The emerging smart grid is a network combination of communication, edge computing, automation and new technology that work together to create a network that is more efficient, stable and greener. The new and emerging technologies in smart grids all talk about the big buzz words: AI, ML, predictive and preventive maintenance.
There are multiple new initiatives that are set up to address these topics and result in the optimization of the new smart grid. A common denominator for all of these topics is that they are reliant on data and the availability of real time data.
There are a multitude of vendors that can offer sensors, smart meters, edge gateways, etc. that in their own way offer some sort of access to this data. The vendors have different approaches to the sampling resolution of the data and how it is provided to the client. One of the challenges of obtaining good datasets for Machine Learning and or analysis, is that one will have to sample at a high rate to achieve a relatively large dataset. The underlying cost of data traffic and further processing in the cloud will also become significant.
There are several companies that today offer the opportunity to measure and collect data with a high sampling rate (number of events per second from sensor) in the power substations. The challenge with those systems is that the amount of data collected becomes very large, but the value of this data is often perceived low.
The reason for this, is that one cannot see trends etc. without doing aggregations and analyses. This type of aggregation and analysis are typically done in a cloud-based environment and the costs of both data transmission and analysis can easily become too high, depending on the amount of data that is collected.
“We have seen several examples of customers who have turned down the frequency of both sampling and collection from equipment in the network because the costs of moving data are too high.” – Dr. Frode Alirash-Roarson
Most of the offerings that are on the market with regards to measuring conduction in the network stations, collect and transmit data without doing any kind of processing on the edge. This entails a transaction cost (LTE / 5G subscription) in cases where one does not have their own fiber connected network that can be used as a data carrier. As stated, before this kind of cost, could mean that one would not collect a large enough and accurate dataset that can be used for AI / ML analytics. In order to be able to start with analytic, predictions and machine learning, companies must have access to both real-time data that has a high sampling rate and historical data.
Today’s solutions, where you simply pass on data without doing any form of edge analytics, also entail a certain risk that the data may be lost if the data carrier used goes down. With edge computing nodes, one is able to store all the acquired data and, in the event of a data carrier outage, no data is lost. The edge nodes will simply resend the collected data when the data link is up and running again or over an alternative data carrier if available.
If one chooses to install edge computing nodes out in the network, one will introduce a hardware that is capable of capturing sensor and measurement data with as high sampling rate the sensors can offer. The nodes can be used to store and process the acquired data, so that results and/or alarms can be sent to a central solution. Metadata can be shared with third parties while maintaining a secure infrastructure.

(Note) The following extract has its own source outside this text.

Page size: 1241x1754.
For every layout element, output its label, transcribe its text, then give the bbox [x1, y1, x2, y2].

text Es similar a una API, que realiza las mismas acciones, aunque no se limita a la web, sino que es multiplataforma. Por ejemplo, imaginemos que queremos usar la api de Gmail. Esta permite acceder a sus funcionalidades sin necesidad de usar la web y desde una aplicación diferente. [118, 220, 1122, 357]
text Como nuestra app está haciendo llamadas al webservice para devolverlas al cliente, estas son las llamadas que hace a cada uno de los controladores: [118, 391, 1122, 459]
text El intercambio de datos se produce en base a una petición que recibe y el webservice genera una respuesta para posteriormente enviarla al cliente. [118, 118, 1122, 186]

Another benefit of processing the data where it resides is that it will also result in a reduction of data carrier cost, due to the fact that only the metadata is forwarded. The high sampling rate that was made possible by the edge computing nodes will have a follow-on effect of high quality and accurate data.

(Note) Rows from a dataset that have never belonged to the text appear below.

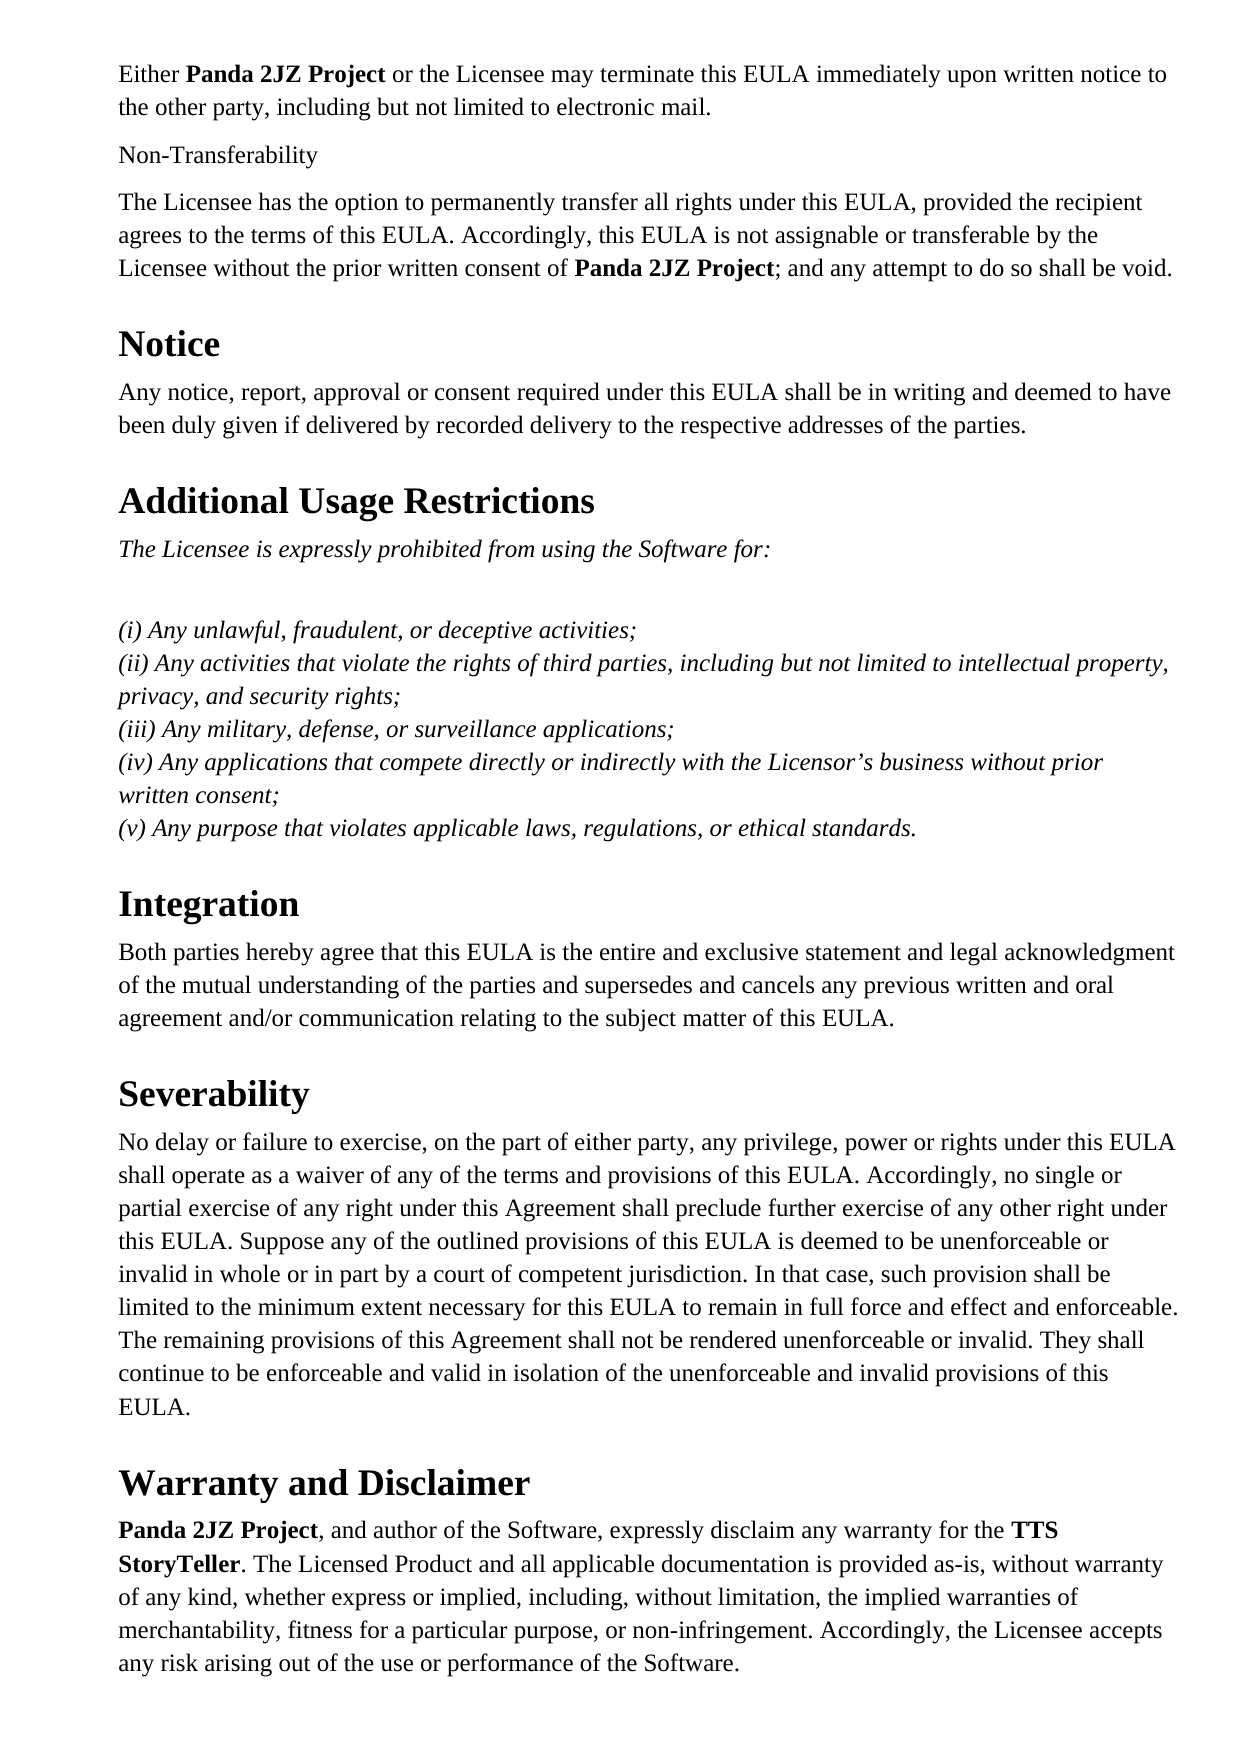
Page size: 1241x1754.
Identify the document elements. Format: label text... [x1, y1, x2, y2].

subtitle Integration [118, 882, 1181, 925]
text Any notice, report, approval or consent required under this EULA shall be in writing and deemed to have been duly given if delivered by recorded delivery to the respective addresses of the parties. [118, 377, 1181, 439]
text The Licensee has the option to permanently transfer all rights under this EULA, provided the recipient agrees to the terms of this EULA. Accordingly, this EULA is not assignable or transferable by the Licensee without the prior written consent of Panda 2JZ Project; and any attempt to do so shall be void. [118, 187, 1181, 282]
text (i) Any unlawful, fraudulent, or deceptive activities; (ii) Any activities that violate the rights of third parties, including but not limited to intellectual property, privacy, and security rights; (iii) Any military, defense, or surveillance applications; (iv) Any applications that compete directly or indirectly with the Licensor’s business without prior written consent; (v) Any purpose that violates applicable laws, regulations, or ethical standards. [118, 615, 1181, 842]
text Panda 2JZ Project, and author of the Software, expressly disclaim any warranty for the TTS StoryTeller. The Licensed Product and all applicable documentation is provided as-is, without warranty of any kind, whether express or implied, including, without limitation, the implied warranties of merchantability, fitness for a particular purpose, or non-infringement. Accordingly, the Licensee accepts any risk arising out of the use or performance of the Software. [118, 1516, 1181, 1676]
text The Licensee is expressly prohibited from using the Software for: [118, 534, 1181, 596]
subtitle Additional Usage Restrictions [118, 479, 1181, 522]
text Non-Transferability [118, 140, 1181, 168]
subtitle Notice [118, 322, 1181, 365]
text Both parties hereby agree that this EULA is the entire and exclusive statement and legal acknowledgment of the mutual understanding of the parties and supersedes and cancels any previous written and oral agreement and/or communication relating to the subject matter of this EULA. [118, 937, 1181, 1032]
subtitle Warranty and Disclaimer [118, 1460, 1181, 1503]
subtitle Severability [118, 1072, 1181, 1115]
text Either Panda 2JZ Project or the Licensee may terminate this EULA immediately upon written notice to the other party, including but not limited to electronic mail. [118, 59, 1181, 121]
text No delay or failure to exercise, on the part of either party, any privilege, power or rights under this EULA shall operate as a waiver of any of the terms and provisions of this EULA. Accordingly, no single or partial exercise of any right under this Agreement shall preclude further exercise of any other right under this EULA. Suppose any of the outlined provisions of this EULA is deemed to be unenforceable or invalid in whole or in part by a court of competent jurisdiction. In that case, such provision shall be limited to the minimum extent necessary for this EULA to remain in full force and effect and enforceable. The remaining provisions of this Agreement shall not be rendered unenforceable or invalid. They shall continue to be enforceable and valid in isolation of the unenforceable and invalid provisions of this EULA. [118, 1127, 1181, 1420]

Having access to a large, accurate and high-quality data set, will be crucial when providing this data to customers or third-party vendors for further analytics.
With the introduction of edge computing nodes in substations, one will achieve access to high sampling rates from sensors, which can include: voltage, current, machine sound, other sensor data such as moisture and humidity, ambient temperature, transformer temperature, etc. Edge computing nodes will offer the ability to move AI and ML models from the cloud to the edge for analysis and “automatic “decision making. Rules and alarms can be controlled from the edge nodes directly.
On the grounds of the collected sensory data, one can start the process of moving from inefficient, periodic maintenance over to real-time, condition-based maintenance for the next generation of smart utility grids.